Military Religion in Roman Britain

Military Religion in Roman Britain

Military Religion in Roman Britain

Military Religion in Roman Britain

Synopsis

This volume deals with the religions of the Roman soldiers in Britain and the religious interactions of soldiers and civilians. Drawing on epigraphic and archaeological evidence, the discussion shows the complexities of Roman, Eastern, and Celtic rites, how each system influenced the ritual and liturgy of the others, and how each system was altered over time. The first part presents discursive chapters on topics such as the cult of the emperor, Mithraism in Britain, the cults of Celtic warriors and healers, the Romanization of Civilian religions, and Christianity; the second part consists of an annotated catalogue of the epigraphical sources.
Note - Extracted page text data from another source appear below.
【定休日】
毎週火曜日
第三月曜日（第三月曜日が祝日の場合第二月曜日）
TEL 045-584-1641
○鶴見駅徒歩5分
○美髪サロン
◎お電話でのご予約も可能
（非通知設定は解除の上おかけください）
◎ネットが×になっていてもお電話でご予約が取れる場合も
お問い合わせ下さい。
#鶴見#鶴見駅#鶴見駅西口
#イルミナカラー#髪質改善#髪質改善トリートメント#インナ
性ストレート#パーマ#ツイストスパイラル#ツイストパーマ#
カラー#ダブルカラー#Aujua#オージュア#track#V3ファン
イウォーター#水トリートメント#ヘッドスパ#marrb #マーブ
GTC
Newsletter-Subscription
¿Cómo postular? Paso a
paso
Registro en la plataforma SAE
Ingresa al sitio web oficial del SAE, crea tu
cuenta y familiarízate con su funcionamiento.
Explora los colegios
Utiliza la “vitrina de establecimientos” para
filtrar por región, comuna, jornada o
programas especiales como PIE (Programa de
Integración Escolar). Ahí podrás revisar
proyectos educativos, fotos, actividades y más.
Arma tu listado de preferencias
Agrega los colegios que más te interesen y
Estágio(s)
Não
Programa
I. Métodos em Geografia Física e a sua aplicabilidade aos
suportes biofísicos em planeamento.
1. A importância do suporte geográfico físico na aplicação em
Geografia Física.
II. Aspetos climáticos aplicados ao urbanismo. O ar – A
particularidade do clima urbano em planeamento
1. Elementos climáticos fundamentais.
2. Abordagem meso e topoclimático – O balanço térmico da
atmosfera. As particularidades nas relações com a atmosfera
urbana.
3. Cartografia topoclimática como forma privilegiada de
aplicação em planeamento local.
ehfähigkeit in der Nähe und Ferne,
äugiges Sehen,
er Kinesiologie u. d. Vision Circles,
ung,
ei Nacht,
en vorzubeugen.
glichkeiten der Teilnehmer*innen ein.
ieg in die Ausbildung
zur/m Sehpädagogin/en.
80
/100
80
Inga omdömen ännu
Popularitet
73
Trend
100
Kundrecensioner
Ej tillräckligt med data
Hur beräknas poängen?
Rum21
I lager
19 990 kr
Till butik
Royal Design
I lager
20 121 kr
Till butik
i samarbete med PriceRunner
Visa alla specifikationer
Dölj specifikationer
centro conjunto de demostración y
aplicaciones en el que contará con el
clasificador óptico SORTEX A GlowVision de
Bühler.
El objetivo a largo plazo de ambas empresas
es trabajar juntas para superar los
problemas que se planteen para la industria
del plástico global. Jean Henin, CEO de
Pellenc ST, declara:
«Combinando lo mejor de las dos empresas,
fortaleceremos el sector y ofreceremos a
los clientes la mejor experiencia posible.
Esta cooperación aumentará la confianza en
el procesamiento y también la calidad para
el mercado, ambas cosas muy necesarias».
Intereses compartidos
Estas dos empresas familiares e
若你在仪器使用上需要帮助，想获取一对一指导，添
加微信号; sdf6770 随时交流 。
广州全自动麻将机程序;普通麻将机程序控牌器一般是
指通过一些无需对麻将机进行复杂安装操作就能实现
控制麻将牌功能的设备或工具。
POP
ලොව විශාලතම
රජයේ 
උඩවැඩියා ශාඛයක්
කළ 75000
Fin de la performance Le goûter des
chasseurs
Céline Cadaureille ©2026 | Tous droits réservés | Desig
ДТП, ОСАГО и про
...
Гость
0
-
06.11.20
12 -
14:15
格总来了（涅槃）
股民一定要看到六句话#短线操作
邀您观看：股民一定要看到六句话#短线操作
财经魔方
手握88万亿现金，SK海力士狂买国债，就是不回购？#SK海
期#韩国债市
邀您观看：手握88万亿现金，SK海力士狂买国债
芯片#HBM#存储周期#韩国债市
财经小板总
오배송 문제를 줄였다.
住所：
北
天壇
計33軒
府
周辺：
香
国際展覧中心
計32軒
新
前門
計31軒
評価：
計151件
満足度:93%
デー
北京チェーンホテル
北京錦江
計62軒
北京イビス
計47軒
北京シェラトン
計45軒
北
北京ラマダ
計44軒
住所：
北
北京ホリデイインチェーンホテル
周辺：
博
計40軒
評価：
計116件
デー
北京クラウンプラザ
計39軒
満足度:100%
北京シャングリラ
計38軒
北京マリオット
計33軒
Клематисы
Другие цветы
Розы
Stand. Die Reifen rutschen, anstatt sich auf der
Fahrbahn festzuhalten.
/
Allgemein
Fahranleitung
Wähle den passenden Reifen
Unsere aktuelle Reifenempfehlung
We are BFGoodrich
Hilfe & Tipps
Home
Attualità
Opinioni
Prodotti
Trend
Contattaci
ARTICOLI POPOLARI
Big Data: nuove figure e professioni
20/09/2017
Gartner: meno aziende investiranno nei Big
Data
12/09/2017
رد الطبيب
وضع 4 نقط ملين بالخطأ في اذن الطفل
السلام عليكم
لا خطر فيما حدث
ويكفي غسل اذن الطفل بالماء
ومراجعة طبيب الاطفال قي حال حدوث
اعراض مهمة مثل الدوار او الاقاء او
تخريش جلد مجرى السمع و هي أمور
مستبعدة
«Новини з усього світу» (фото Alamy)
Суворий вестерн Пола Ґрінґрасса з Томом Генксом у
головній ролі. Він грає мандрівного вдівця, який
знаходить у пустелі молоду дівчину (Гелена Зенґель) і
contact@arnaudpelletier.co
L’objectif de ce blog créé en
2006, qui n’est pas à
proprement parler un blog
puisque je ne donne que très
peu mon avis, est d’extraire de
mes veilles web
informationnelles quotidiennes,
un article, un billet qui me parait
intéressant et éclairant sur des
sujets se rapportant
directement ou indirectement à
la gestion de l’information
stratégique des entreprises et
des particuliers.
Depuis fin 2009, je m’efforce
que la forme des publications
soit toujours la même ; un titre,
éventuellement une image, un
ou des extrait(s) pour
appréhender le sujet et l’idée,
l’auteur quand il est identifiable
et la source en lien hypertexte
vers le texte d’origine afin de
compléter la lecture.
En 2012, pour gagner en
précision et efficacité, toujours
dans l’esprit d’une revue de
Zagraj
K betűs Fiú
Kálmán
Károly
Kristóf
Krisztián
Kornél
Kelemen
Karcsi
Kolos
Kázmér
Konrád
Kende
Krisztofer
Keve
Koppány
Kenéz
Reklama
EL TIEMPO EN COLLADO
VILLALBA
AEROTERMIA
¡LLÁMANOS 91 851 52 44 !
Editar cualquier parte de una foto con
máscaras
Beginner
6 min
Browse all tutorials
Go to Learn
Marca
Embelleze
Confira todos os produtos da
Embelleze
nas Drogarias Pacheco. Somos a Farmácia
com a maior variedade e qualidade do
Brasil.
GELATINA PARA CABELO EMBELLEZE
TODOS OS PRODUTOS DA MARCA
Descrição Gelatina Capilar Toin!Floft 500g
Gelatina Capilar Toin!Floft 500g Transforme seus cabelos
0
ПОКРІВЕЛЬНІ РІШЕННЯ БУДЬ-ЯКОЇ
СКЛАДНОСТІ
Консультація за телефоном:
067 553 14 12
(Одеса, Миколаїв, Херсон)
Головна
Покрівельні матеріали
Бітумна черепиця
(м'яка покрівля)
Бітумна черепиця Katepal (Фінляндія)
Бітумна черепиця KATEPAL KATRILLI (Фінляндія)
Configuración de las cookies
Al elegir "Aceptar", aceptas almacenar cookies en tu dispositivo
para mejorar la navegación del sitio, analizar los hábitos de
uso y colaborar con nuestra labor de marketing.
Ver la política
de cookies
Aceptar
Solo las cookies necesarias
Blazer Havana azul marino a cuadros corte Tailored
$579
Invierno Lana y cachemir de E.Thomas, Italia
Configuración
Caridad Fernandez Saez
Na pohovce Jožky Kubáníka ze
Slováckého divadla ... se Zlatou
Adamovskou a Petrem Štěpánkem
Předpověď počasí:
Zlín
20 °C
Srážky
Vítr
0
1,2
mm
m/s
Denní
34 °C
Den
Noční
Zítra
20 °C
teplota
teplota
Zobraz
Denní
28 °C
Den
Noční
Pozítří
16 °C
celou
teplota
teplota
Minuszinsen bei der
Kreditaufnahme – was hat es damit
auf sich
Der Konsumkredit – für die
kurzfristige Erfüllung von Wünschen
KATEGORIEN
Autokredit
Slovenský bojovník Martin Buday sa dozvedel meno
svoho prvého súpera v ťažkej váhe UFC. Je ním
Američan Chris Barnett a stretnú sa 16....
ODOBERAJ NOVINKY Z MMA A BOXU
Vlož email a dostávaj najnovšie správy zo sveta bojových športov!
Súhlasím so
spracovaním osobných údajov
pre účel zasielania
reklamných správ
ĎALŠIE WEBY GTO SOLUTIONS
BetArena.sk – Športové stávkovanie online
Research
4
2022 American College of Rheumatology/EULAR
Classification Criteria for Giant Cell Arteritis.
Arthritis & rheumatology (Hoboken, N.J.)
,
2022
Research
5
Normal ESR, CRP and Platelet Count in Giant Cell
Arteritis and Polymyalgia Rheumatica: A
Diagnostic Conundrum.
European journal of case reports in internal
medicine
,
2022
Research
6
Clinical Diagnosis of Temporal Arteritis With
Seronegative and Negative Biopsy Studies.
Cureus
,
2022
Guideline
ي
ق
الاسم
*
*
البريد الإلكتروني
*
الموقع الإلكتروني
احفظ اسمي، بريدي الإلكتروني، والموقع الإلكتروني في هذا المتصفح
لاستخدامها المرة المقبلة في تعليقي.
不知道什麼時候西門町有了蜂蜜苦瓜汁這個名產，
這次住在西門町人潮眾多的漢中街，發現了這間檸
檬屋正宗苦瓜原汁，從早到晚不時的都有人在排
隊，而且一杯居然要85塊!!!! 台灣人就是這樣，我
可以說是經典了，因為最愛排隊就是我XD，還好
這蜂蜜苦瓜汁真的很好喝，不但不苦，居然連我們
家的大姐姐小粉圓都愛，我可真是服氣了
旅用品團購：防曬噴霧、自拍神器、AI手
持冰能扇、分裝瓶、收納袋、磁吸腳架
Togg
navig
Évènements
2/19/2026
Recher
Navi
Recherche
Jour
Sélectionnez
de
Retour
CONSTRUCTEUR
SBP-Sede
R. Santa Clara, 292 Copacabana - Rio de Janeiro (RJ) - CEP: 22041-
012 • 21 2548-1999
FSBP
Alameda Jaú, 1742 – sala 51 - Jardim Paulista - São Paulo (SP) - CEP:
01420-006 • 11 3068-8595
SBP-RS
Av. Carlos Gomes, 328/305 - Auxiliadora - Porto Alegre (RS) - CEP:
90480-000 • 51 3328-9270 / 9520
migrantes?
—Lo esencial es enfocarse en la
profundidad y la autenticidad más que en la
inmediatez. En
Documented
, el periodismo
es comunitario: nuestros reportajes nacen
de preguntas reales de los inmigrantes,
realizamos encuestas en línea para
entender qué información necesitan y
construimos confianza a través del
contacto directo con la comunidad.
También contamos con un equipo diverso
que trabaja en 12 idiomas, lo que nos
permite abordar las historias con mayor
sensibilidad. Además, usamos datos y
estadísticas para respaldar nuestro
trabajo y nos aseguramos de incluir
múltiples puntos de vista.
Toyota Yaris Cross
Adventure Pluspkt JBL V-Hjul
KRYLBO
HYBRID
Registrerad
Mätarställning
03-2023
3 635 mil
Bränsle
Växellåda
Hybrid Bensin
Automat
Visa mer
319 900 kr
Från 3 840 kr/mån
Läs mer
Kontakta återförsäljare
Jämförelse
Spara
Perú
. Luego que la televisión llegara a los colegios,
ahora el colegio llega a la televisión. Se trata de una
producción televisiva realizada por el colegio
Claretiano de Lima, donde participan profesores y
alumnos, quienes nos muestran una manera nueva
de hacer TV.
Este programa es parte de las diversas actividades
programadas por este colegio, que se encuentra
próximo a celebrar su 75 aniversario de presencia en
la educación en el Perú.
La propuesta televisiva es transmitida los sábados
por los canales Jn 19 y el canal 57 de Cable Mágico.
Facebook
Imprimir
Of significance is the broad range of materials synthesized to show the extent to which native religions influenced and were influenced by imported Roman and Eastern cults.

Excerpt

The Roman soldier in Britain occupied his time in many ways. He fought barbarians. He built walls to delineate the borders of empire. He spent his evenings in the bars of the vici which inevitably cropped up around permanent forts or at the baths, gambling, or exercising, or gossiping. He might marry a local girl, without the sanction of Roman law. Caracalla's edict ratified such marriages. Upon retirement, he might join the local community as a farmer, a craftsman, a politician. Only the highest ranking officer might return to the home of his birth. The rest would not receive passage home.

The army of Roman Britain was as multicultural as the empire herself. Allied troops stationed in Britain were originally raised from Upper and Lower Germany, the Gallic provinces, Spain, Thrace, Syria, Africa, Pannonia, Dacia, Dalmatia, and Raetia—a microcosm of the empire and an archetype of ethnic and cultural diversity. These troops arrived in Britain during times of crisis and expansion. Fresh units came for Claudius' invasion, to fight Caratacus and Boudicca, to expand Roman hegemony under the Flavians, to draw lines of stone on the Roman imperial map under Hadrian and Antoninus Pius, to fight and hold territory under Severus. Nero's expeditions of 66 saw the removal of one legion. Troops in Britain were depleted by the expeditions of Clodius Albinus, Constantine, Allectus, Carausius.

This standing army enjoyed a diverse heritage. Legions were traditionally raised from Rome and Italy. Although provinces with full rights of citizenship supplied most of the legionary soldiers of the late first and second centuries AD, Italian families are recorded in Britain. Although allied units might continue to receive fresh recruits from the original area of adlection (especially for specialized units of archers or the like), soon the province herself supplied men for the emperor's army. By the third century, Rome's army in Britain was manned by a largely Romano-British force. But the essence of a provincial army hardly became stagnant or entirely local, as units moved into, within, and out of the province.